Output exactly what appears from the line containing "- 1 thiết bị" to the end of the data below, and nothing more.
###
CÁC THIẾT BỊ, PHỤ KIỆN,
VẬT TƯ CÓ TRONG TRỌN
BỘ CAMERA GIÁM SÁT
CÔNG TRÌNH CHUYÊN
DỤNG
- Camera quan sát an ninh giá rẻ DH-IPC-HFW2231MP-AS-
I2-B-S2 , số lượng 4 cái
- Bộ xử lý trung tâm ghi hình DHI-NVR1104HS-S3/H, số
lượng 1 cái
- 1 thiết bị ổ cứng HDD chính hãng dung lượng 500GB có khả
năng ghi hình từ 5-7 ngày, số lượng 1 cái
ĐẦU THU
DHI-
###
▶ [Result below]
- 1 thiết bị ổ cứng HDD chính hãng dung lượng 500GB có khả
năng ghi hình từ 5-7 ngày, số lượng 1 cái
ĐẦU THU
DHI-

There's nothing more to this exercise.